Female greater green leafbird hiding in the vegetation

Little spiderhunter

Bornean gibbon (Hylobates muelleri)

Difficult to photograph as they spend most of their time in the dense forest canopy. In four days, I heard the calls of two different groups and had three sightings, out of which this was the best. A neck-breaking view of a group feeding 20 meters high on a fig. Habitat loss and collection for the pet trade are driving them to extinction, and the species is listed as endangered on the IUCN Red List.

Harlequin flying frogs (Rhacophorus pardalis) in amplexus

Jasper cat snake (Boiga jaspidea)

The lights outside the dormitory at the Danum Valley Field Centre were left on one night, to prevent a group of elephants in the area from entering the property. That attracted an abundance of interesting insects. Among them this gorgeous moth (Antheraea larrissa).

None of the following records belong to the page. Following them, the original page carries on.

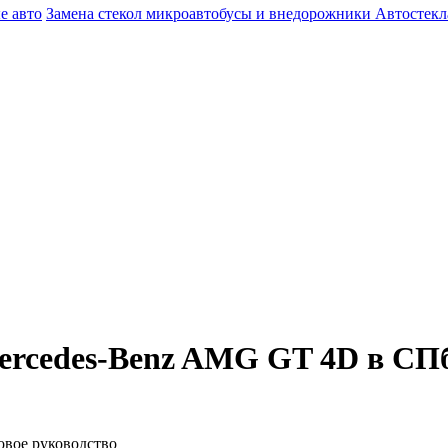
е авто
Замена стекол микроавтобусы и внедорожники
Автостекл
Mercedes-Benz AMG GT 4D в СП
овое руководство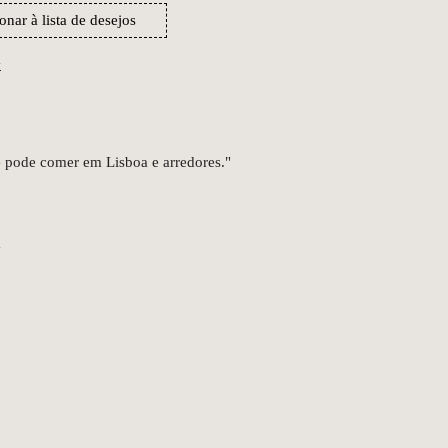
onar à lista de desejos
k
e pode comer em Lisboa e arredores."
m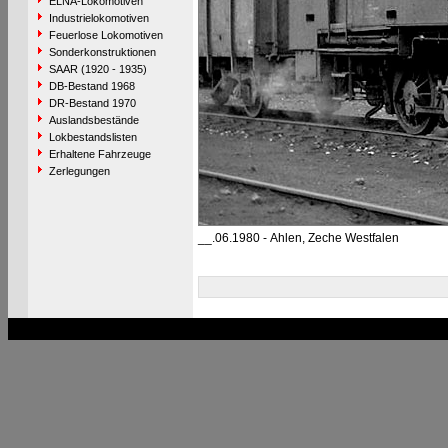
ELNA-Lokomotiven
Industrielokomotiven
Feuerlose Lokomotiven
Sonderkonstruktionen
SAAR (1920 - 1935)
DB-Bestand 1968
DR-Bestand 1970
Auslandsbestände
Lokbestandslisten
Erhaltene Fahrzeuge
Zerlegungen
__.06.1980 - Ahlen, Zeche Westfalen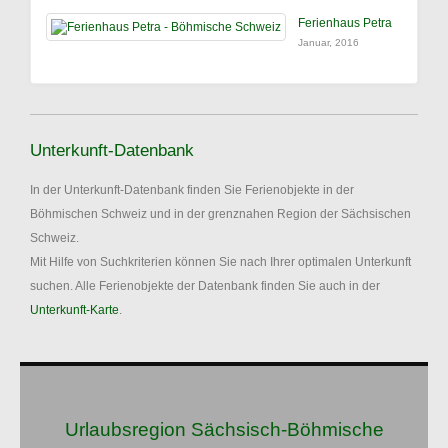
Ferienhaus Petra
Januar, 2016
Unterkunft-Datenbank
In der Unterkunft-Datenbank finden Sie Ferienobjekte in der
Böhmischen Schweiz und in der grenznahen Region der Sächsischen
Schweiz.
Mit Hilfe von Suchkriterien können Sie nach Ihrer optimalen Unterkunft
suchen. Alle Ferienobjekte der Datenbank finden Sie auch in der
Unterkunft-Karte
.
Urlaubsregion Sächsisch-Böhmische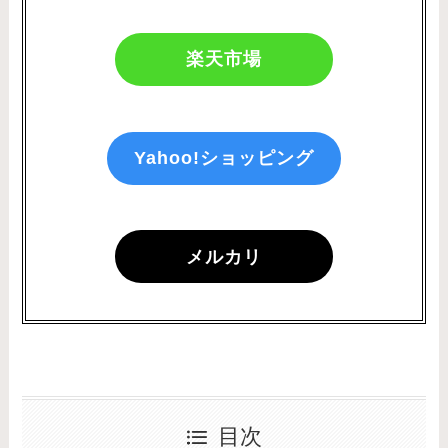
楽天市場
Yahoo!ショッピング
メルカリ
目次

Bornean pygmy elephants emerging from the vegetation on the side of the road, where they were feeding on wild ginger. A thrilling sight. The subspecies is slightly smaller than mainland Asian elephants and adapted for life in the rainforest. They’re endangered due to habitat loss and fragmentation.

Kota Kinabalu - the gateway to Sabah. I found it a pleasant city to spend a couple of days. I liked its lively and colourful markets in particular. It's also a great place for food.

Thailand

In 2018 I had the opportunity to visit the Kaeng Krachan National Park, and trek at various altitudes looking for birds, gibbons and pit vipers. I stayed at the Phoanoen Thung Campsite, where I had nothing but memorable moments, like a Malayan porcupine passing by just outside my tent, the sight of a leopard cat while herping at night, and waking up to the calls of White-handed gibbons in the early morning.

Leopard cat (Prionailurus bengalensis) at forest edge

Morning mist in Kaeng Krachan

Great hornbill (Buceros bicornis)

Dusky leaf monkey (Trachypithecus obscurus) mother and infant

Keyhole-shaped pupil of oriental vine snake (Ahaetulla prasina)

Forest crested lizard (Calotes emma)

Pope's pit viper (Trimeresurus popeiorum) - beauty of the Kaeng Krachan forests

White-handed gibbons (Hylobates lar) showing off their amazing acrobatics in Kaeng Krachan National Park. Over two days I wasn’t able to spot them until the very last moments of my last hike. I feel lucky to have got such great views, and to have seen them brachiating, which is always a spectacle. Like most species of gibbon, they’re under pressure from fragmentation and hunting for the pet trade. The white-handed gibbon is listed as endangered on the IUCN Red List.